Diario de la pandemia. Día 3

El virus del dinero

Una mujer en una calle solitaria del centro de Sevilla

Una mujer en una calle solitaria del centro de Sevilla / Antonio Pizarro

ALGUIEN más escrupuloso que yo, y más estos días, me advierte de la necesidad –aunque en verdad me dice que me lo plantee como una obligación– de usar la tarjeta antes que el dinero contante y sonante a la hora de pagar. Aunque la compra se limite a un bic negro de 35 céntimos si se ha gastado el que llevo encima (el chino del barrio la admite). Para sus desplazamientos, el bicho prefiere la rugosidad templada del papel moneda a la frialdad plasticomagnética de la tarjeta. Disfruta del confort de los euros, y de los dólares. Y no digamos de la comodidad que le proporciona un buen yuan, con la jeta del Gran Timonel impresa. Porque lo que más le interesa al bicho, tan viajero, es la movilidad del cash. Va de acá para allá ultrarrápido, en la primera clase de cada bolsillo, cada cartera, cada monedero, y tiene garantizada la llegada a sus destinos, fresco y despejado: en cada una de nuestras manos, un país.

Por lo visto, cuenta en cada uno de nuestros dedos con unas magníficas galerías duty free. Ahí se carga y se atiborra, y después cruza la frontera y entra expedito por cualquiera de los diversos pasos que se le abren de par en par: la boca, la nariz, los ojos. Y el coronavirus penetra así, cosmopolita y ricachón, directo a gozar dándose un atracón a costa de nuestra sociedad autófaga.

Y está haciendo un destrozo. ¿Usar la tarjeta? ¿Cuántas de éstas van a quedar en nada por culpa de esta crisis? Invalidadas, bloqueadas, depuestas, canceladas, retiradas, muertas... También por el coronavirus. El capitalismo pudo al final con aquel rival que en algún que otro round –allá por los sesenta y setenta del siglo anterior– le ganó a los puntos: el comunismo. Al final, fondón y tambaleándose, recibió el mazazo definitivo y cayó K.O. Con estrépito y entre la algarabía general.
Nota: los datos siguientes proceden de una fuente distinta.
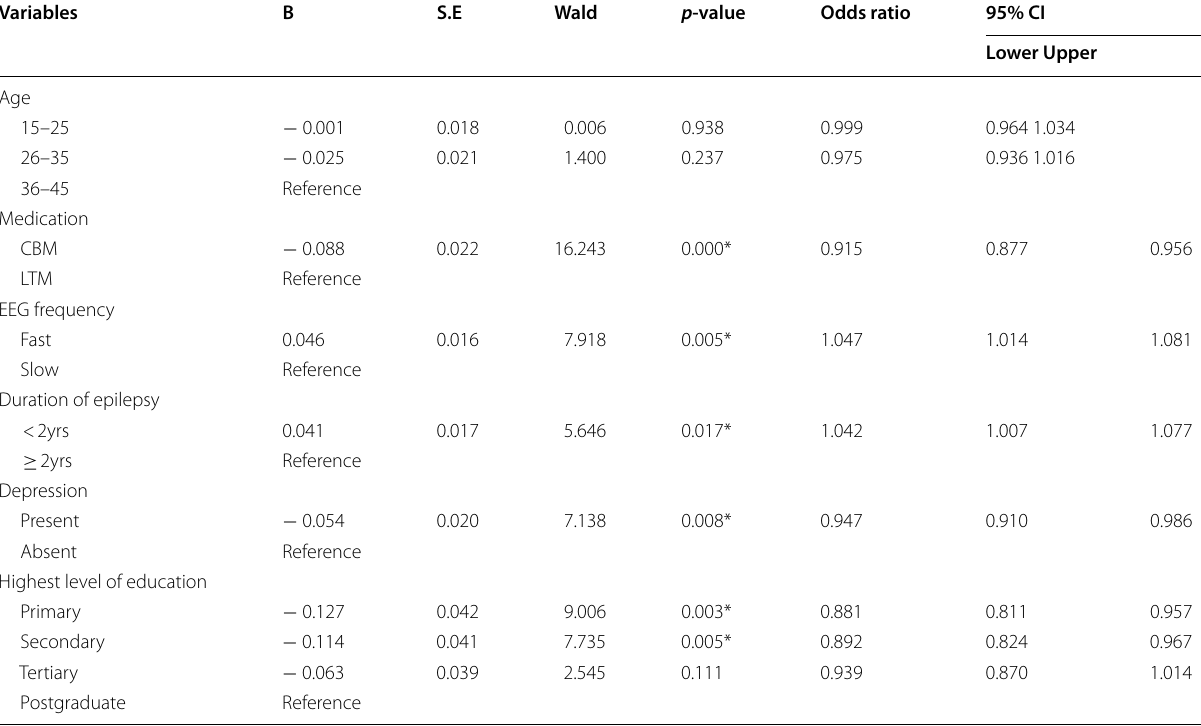
Table 5 Showing logistic analysis of the correlates of QOLIE‑TS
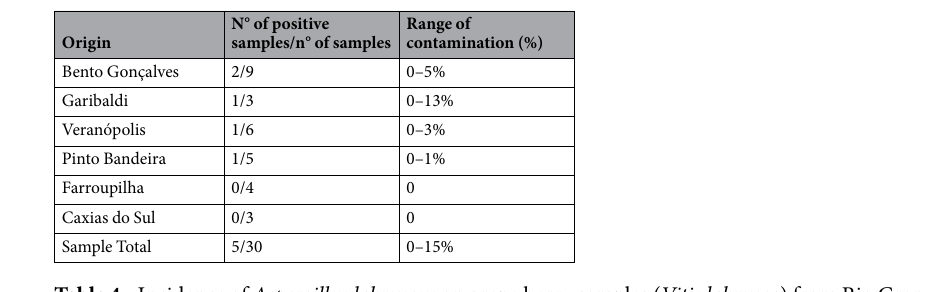
Table 4. Incidence of Aspergillus labruscus on grape berry samples ( Vitis labrusca ) from Rio Grande do Sul, Brazil.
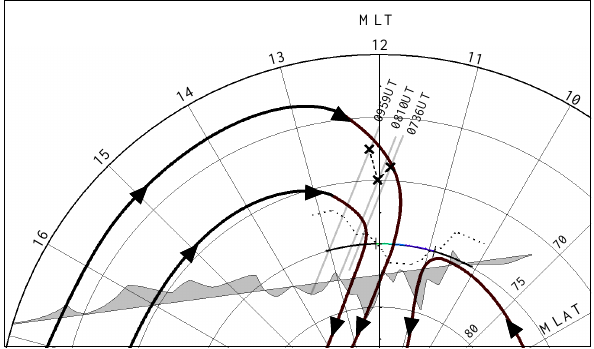
Fig. 9. Composite dial plot for comparison of observations by the different instruments in the geomagnetic reference frame. It shows the locus of the ESR observations near 75 ◦ N, the equatorward edge of the red-line emission observed by the MSP, the cross-trajectory horizontal flows measured by the F13 DMSP satellite, anticipated plasma flow lines for the pertinent IMF conditions, and the 300km intersections of the three tomography passes indicating the location of the maximum density of the sub-auroral enhancement. For a detailed description the reader is referred to the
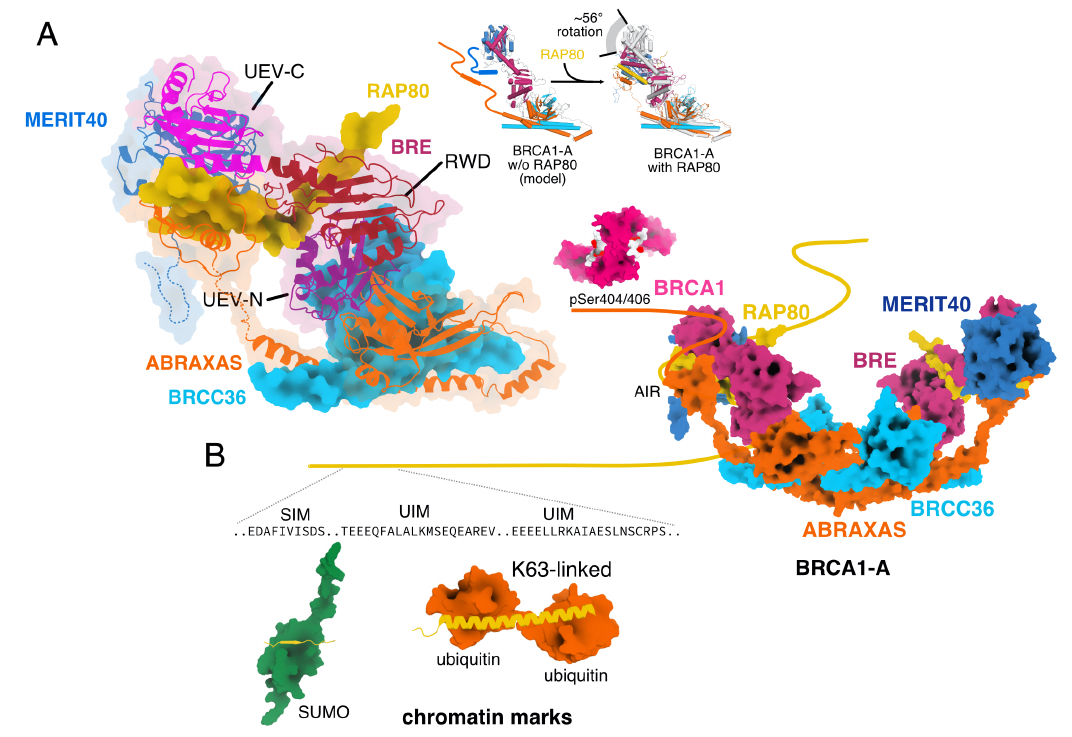
Figure 2. ( A ) Integration of RAP80 into the BRCA1-A complex. RAP80 and BRCC36 are shown as surface representation, ABRAXAS, BRE and MERIT40 are shown as cartoon. Integration of RAP80 into BRCA1-A induces a substantial conformation change in BRE, which results in a rotation of ∼ 56 ◦ towards the coiled coils at the base of the complex (BRCA1-A and BRISC-SHMT2 α structure: [25]). ( B ) Schematic representation of BRCA1-A binding to chromatin marks. The SIM and twin UIM domains at the N-terminus of RAP80 are tethered by a long flexible linker to BRCA1-A. BRCA1 binds to the C-terminus of ABRAXAS (BRCA1-A structure: [25], BRCA1 BRCT domain with bound ABRAXAS phosphopeptide structure: [30], RAP80 SIM-bound ubiquitin structure: [41], RAP80 UIM-bound K63-linked ubiquitin structure:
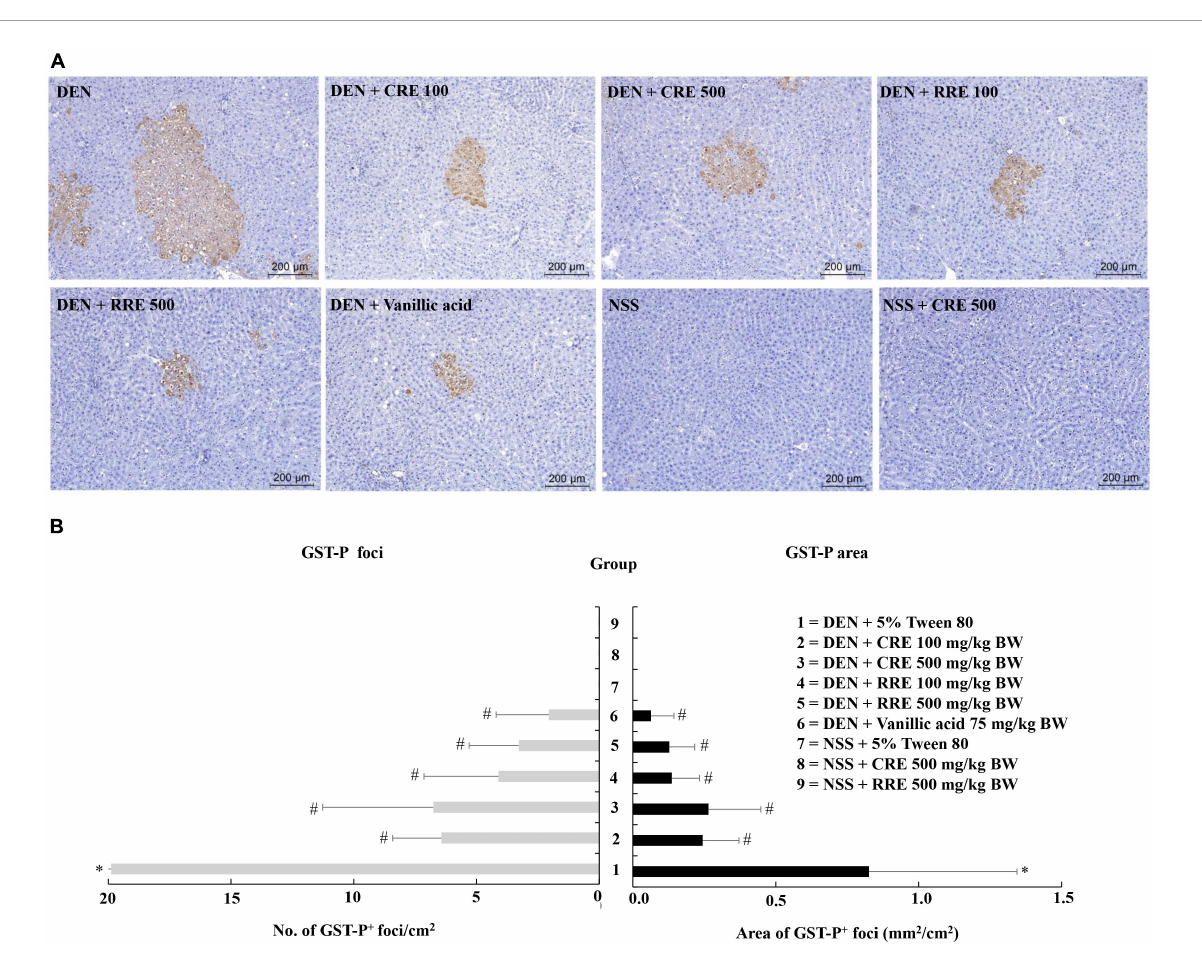
FIGURE3 Effect of cooked glutinous purple rice extracts on hepatic GST-P positive foci formation in rats. (A) GST-P-positive foci in liver tissue, (B) number and area of GST-P-positive foci in rats. DEN, diethylnitrosamine; CRE, cooked glutinous purple rice extract; RRE, raw glutinous purple rice extract; BW, body weight. Values are expressed as mean ± SD. ∗ Significantly different from the negative control group (group 7), p < 0.05. # Significantly different from the positive control group (group 1), p <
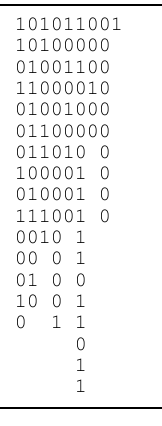
Table 1. Binary format for progressive sensor data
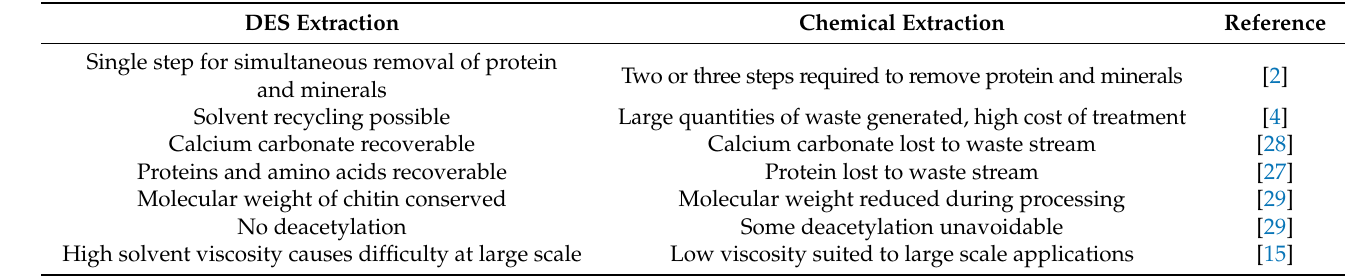
Table 4. Advantages and disadvantages of DES- and chemical-mediated extractions. DES Extraction Chemical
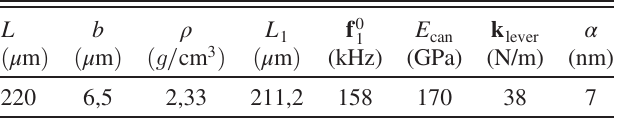
) lever of the lever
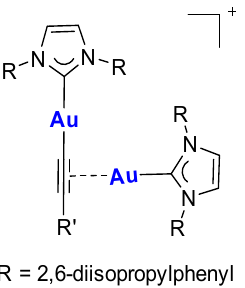
Figure 4. Structure of [IPr 2 Au 2 (C ≡ CR’)] + type complexes reported in [22,23].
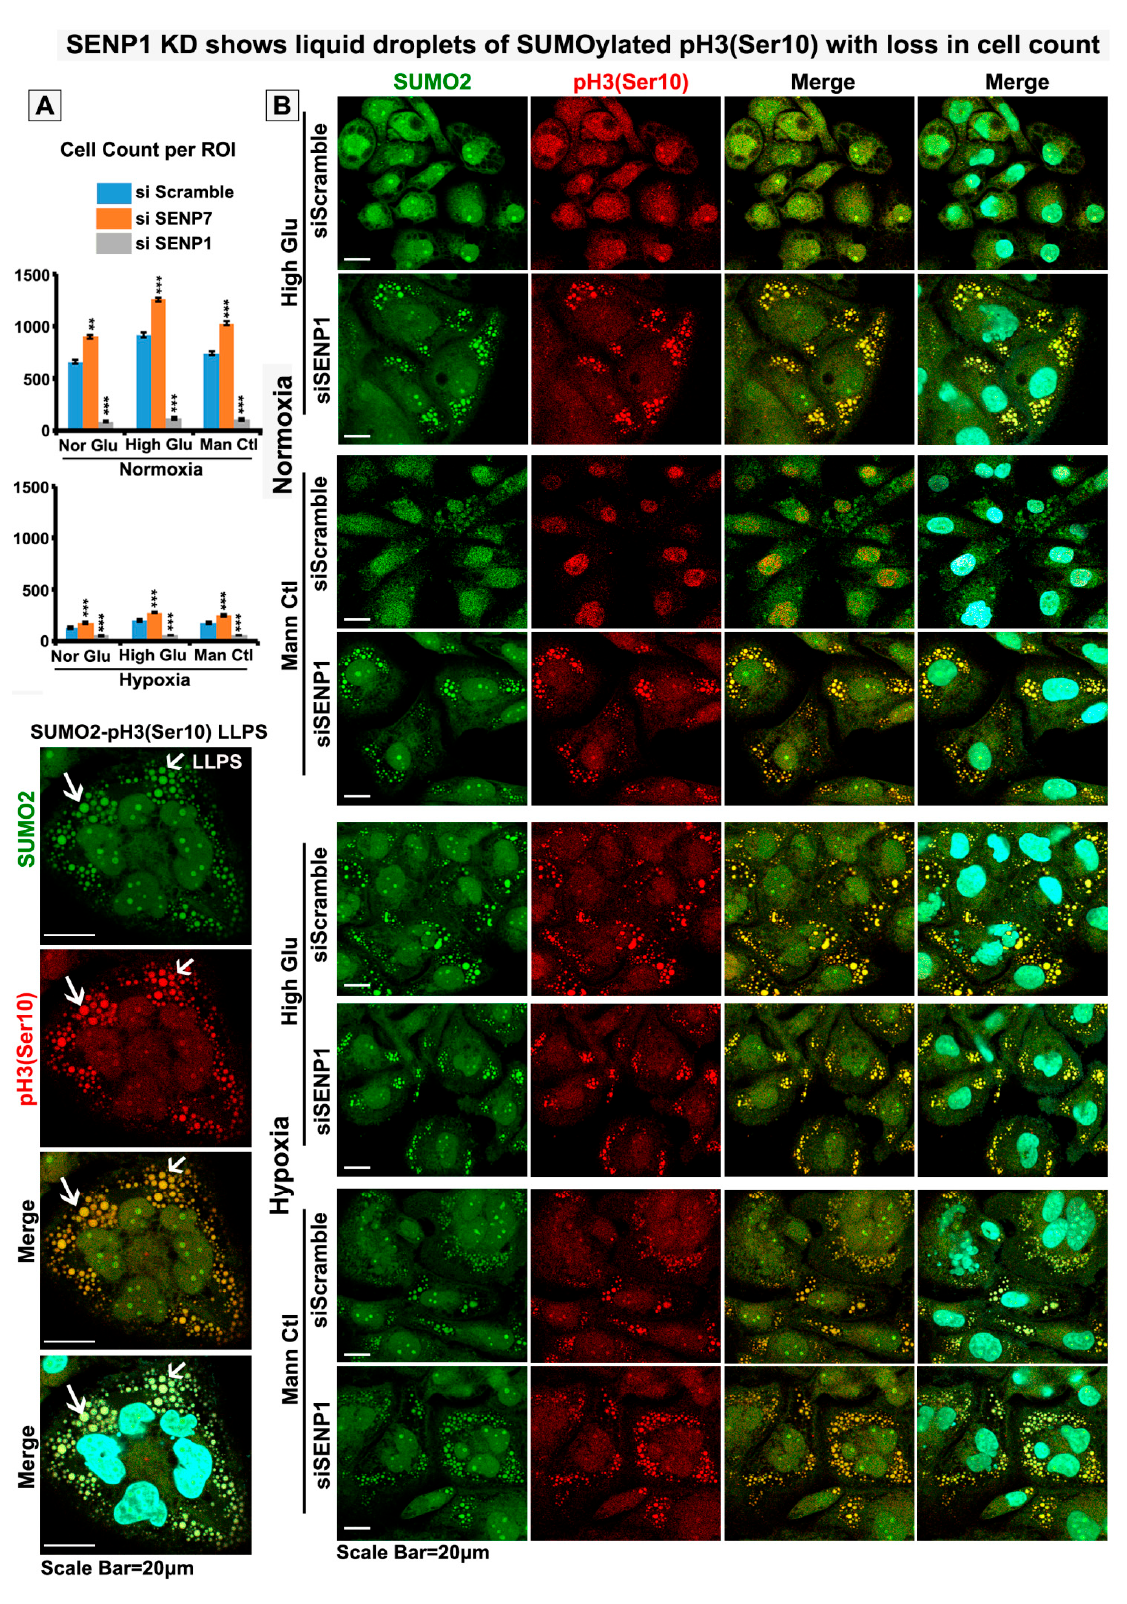
Figure 10. siRNA-mediated knockdown of SENP1 and SENP7 reveals their opposite roles in SUMOylated pH3(Ser10) LLPS formation and tumour cell loss. SENP1 and SENP7 were downregulated independently by the siRNA technique. Post downregulation, tumour cells were subjected to basic treatment conditions for 96 h. ( A ) Cell count was measured in Fiji image analysis software. ( B )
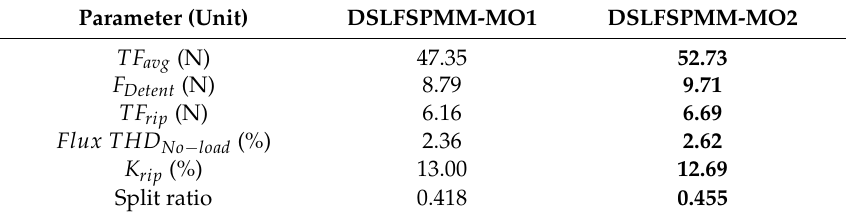
Table 8. Modified parameters and performance comparison of DSLFSPMM-MO1 with DSLFSPMM-MO2.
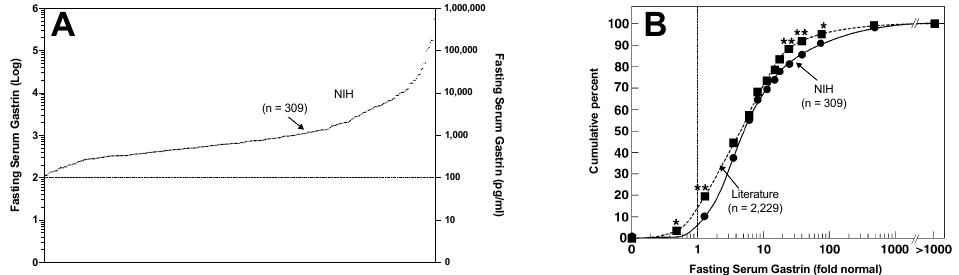
Figure 1. Fasting serum gastrin (FSG) concentration in Zollinger–Ellison syndrome (ZES) patients at NIH ( n = 309) ( A , B ) and from the literature ( n = 2229) ( B ). In ( A ), the FSG is expressed as log of concentration (left Y axis) with the numerical value in pg / mL (right Y axis), with upper limit of normal shown by the dotted line. In ( B ), the FSG levels from both the NIH and from literature patients are shown as fold over normal with normal FSG level indicated by the dotted line. Asterisks indicated statistically significant di ff erences ( p < 0.02) in two groups of patients for a given FSG level in ( B ). Figure is drawn from data in [24]. Note that 40% of ZES patients have FSG levels that overlap with those seen in non-ZES patients taking chronic proton pump inhibitors (PPIs).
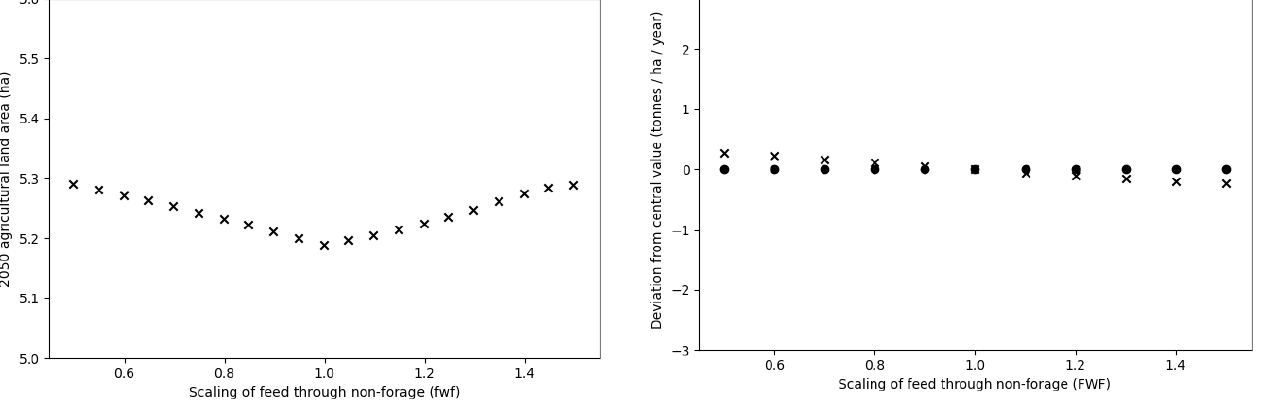
Figure F1. Change in global agricultural land use when varying the proportion of livestock feed from non-forage (FWF).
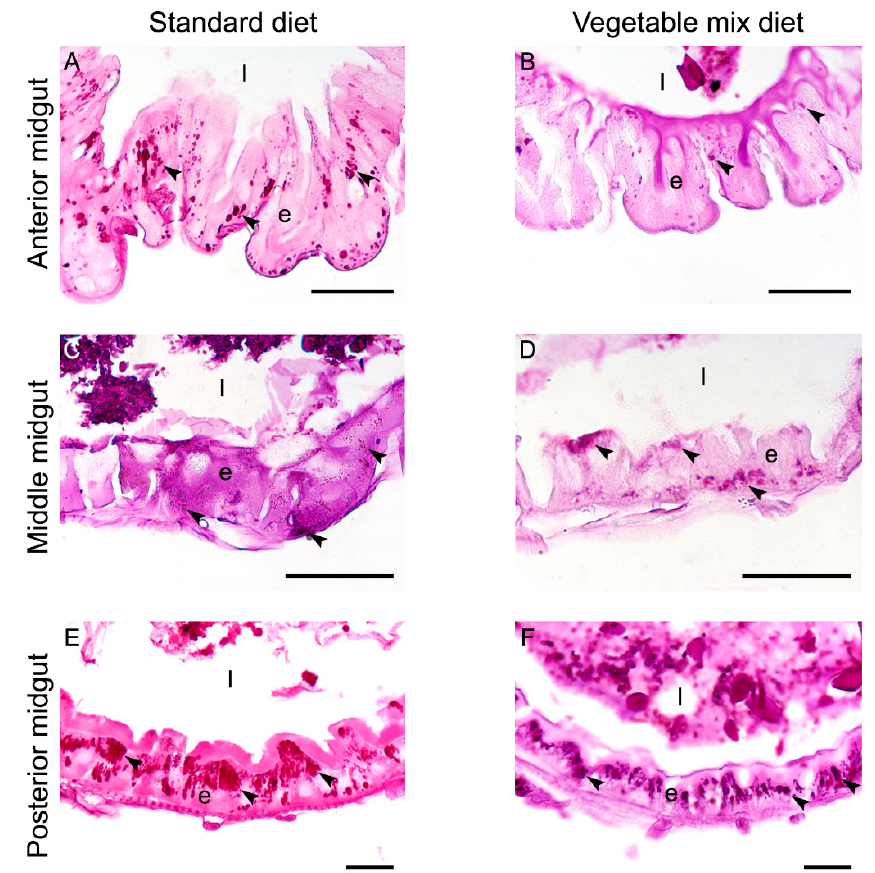
Figure 4. Comparison of glycogen accumulation in the three midgut regions of larvae reared on SD and VMD—Periodic Acid-Schiff (PAS) staining. ( A , B ): anterior midgut of larvae reared on SD ( A ) shows a higher accumulation of glycogen (arrowheads) than VMD ( B ). ( C – F ): middle ( C , D ) and posterior ( E , F ) midgut of larvae reared on the two diets do not show significant differences in glycogen accumulation. e: epithelium; l: lumen. Bars: 50 μ m ( A , B , E , F ), 20 μ m ( C , D ).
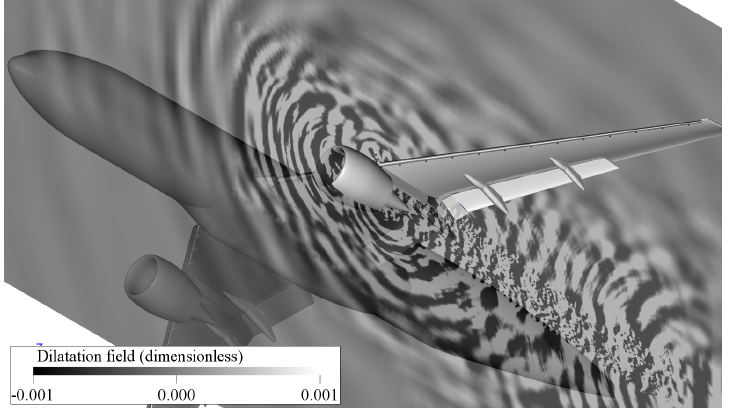
Figure 16. The contour of the dilatation field (time derivative of pressure) surrounding the nacelle containing the SDT fan stage (baseline configuration). Note that the dilatation field is expressed in nondimensional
Pero la robustez de este enemigo es de una naturaleza muy distinta. Es invisible. Es silenciosa. No hace alardes de su poderío ni presume con exhibiciones sobre el alcance de su amenaza. Es mil veces más rápido que aquel que el capitalismo logró mandar a la lona. Y sobre todo no es nada virtual, sino que es real, tanto como la fragilidad de nuestra vida. Y, lo está demostrando, de nuestra economía... llamémosle postcapitalista. La está fundiendo. Al mismo tiempo que infecta el organismo de muchos de nuestros congéneres con una crueldad extrema, hasta el punto de causarles o precipitar su muerte, ha hecho mucho más que gripar la forma de vida que conocemos y en cuya vulnerabilidad, por puro ensoberbecimiento, nunca hemos querido reparar.

Por alguna razón recuerdo hoy 2008. Entonces no fue ningún bicho. Eran otros monstruos. Su voracidad la pagaron los más débiles, que cayeron en una pandemia de tarjetas que al final también acabaron pudriéndose. Ahora es mucho peor, se está pudriendo la salud.

Y otra vez se vuelve a hablar de millones. De billetes, junto con los de enfermos.